▶ **Task set**:
1) In the piece on presidents and education, copy the passage starting at "The 10th Amendment" and ending at "governments to manage.", renaming "Department of Education" as "Education Department" throughout.
2) Condense the paragraph of the piece on presidents and education that begins "The 10th Amendment of the U.S. Constitution", keeping its main facts.
──────── Extract to read
By: Jeff Knight, Head Writer

The 10th Amendment of the U.S. Constitution makes it clear that controlling education is a power that belongs to the states, rather than to the federal government. And yet, because the federal government supports the states with education-specific dollars, the federal government does play a big role in how learning happens at schools around the country. Therefore, it matters who is president. For example,

  • Thomas Jefferson was a lifelong advocate of education. Even before he became president, he unsuccessfully introduced a bill that would have created a national commitment to public schools.
  • As part of the New Deal, Franklin Roosevelt especially favored increased funding for schools.
  • Ronald Reagan unsuccessfully proposed abolishing the Department of Education, saying that education is not a federal matter, and should be left to state and local governments to manage.
  • Most recently, George W. Bush took the opposite view, spearheading No Child Left Behind (NCLB), a national education policy based on standards and accountability.
────────────────
──────── Record excerpts
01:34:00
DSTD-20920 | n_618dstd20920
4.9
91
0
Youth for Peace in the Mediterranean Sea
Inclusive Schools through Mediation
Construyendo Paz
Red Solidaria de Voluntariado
────────────────
▶ **Numbered responses**:
1)
The 10th Amendment of the U.S. Constitution makes it clear that controlling education is a power that belongs to the states, rather than to the federal government. And yet, because the federal government supports the states with education-specific dollars, the federal government does play a big role in how learning happens at schools around the country. Therefore, it matters who is president. For example,

  • Thomas Jefferson was a lifelong advocate of education. Even before he became president, he unsuccessfully introduced a bill that would have created a national commitment to public schools.
  • As part of the New Deal, Franklin Roosevelt especially favored increased funding for schools.
  • Ronald Reagan unsuccessfully proposed abolishing the Education Department, saying that education is not a federal matter, and should be left to state and local governments to manage.

2) Under the 10th Amendment, education is controlled by the states, not the federal government. Even so, the federal government gives states money set aside for education, so it strongly shapes how learning happens in schools nationwide. That is why it matters who is president.